↓
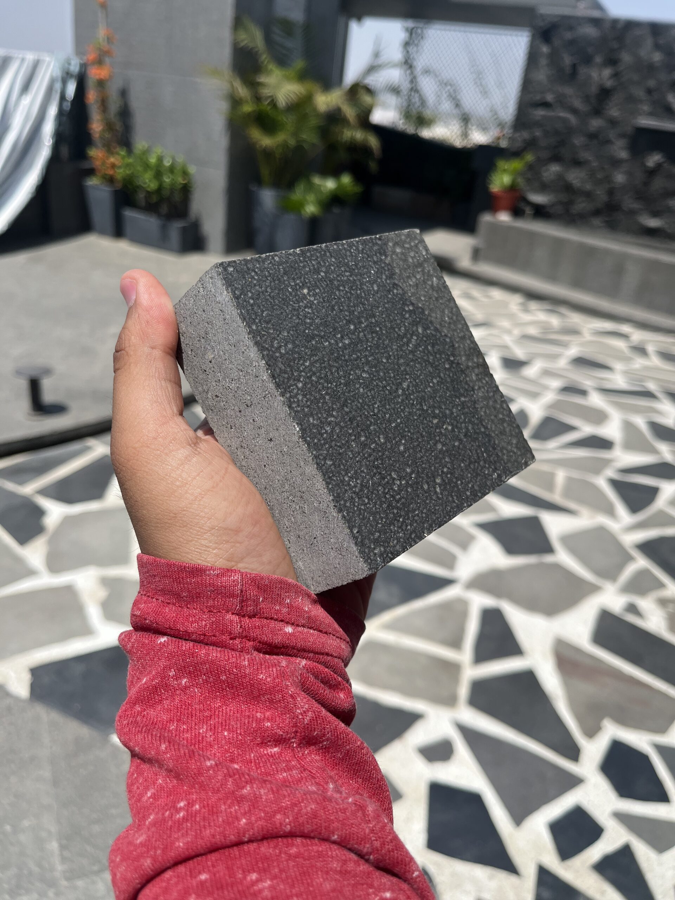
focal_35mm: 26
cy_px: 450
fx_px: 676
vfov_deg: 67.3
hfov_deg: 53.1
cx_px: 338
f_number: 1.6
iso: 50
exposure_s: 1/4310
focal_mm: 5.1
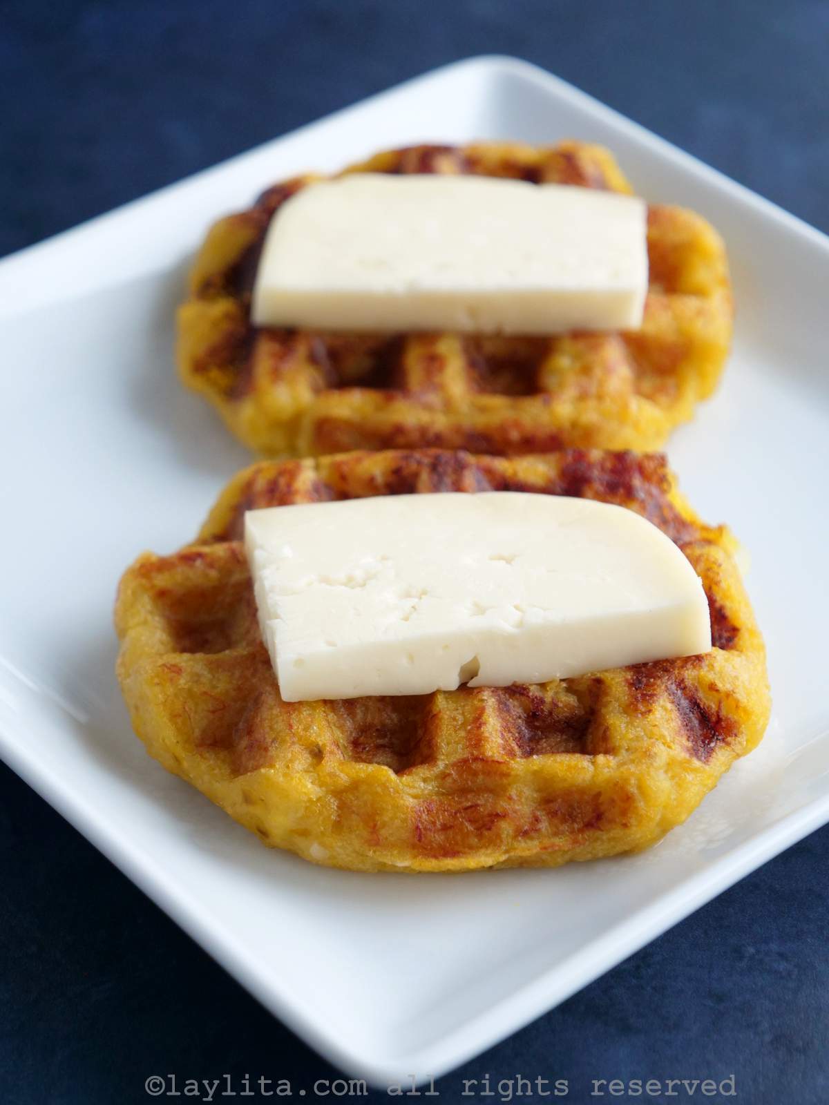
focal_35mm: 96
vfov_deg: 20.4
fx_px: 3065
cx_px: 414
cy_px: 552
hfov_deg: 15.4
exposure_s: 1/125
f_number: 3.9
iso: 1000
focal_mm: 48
↑
## DESCRIPTION OF THE TASK
Write the records out again exactly; none of the pictures belong in the copy.

## YOUR SOLUTION
focal_35mm: 26
cy_px: 450
fx_px: 676
vfov_deg: 67.3
hfov_deg: 53.1
cx_px: 338
f_number: 1.6
iso: 50
exposure_s: 1/4310
focal_mm: 5.1
focal_35mm: 96
vfov_deg: 20.4
fx_px: 3065
cx_px: 414
cy_px: 552
hfov_deg: 15.4
exposure_s: 1/125
f_number: 3.9
iso: 1000
focal_mm: 48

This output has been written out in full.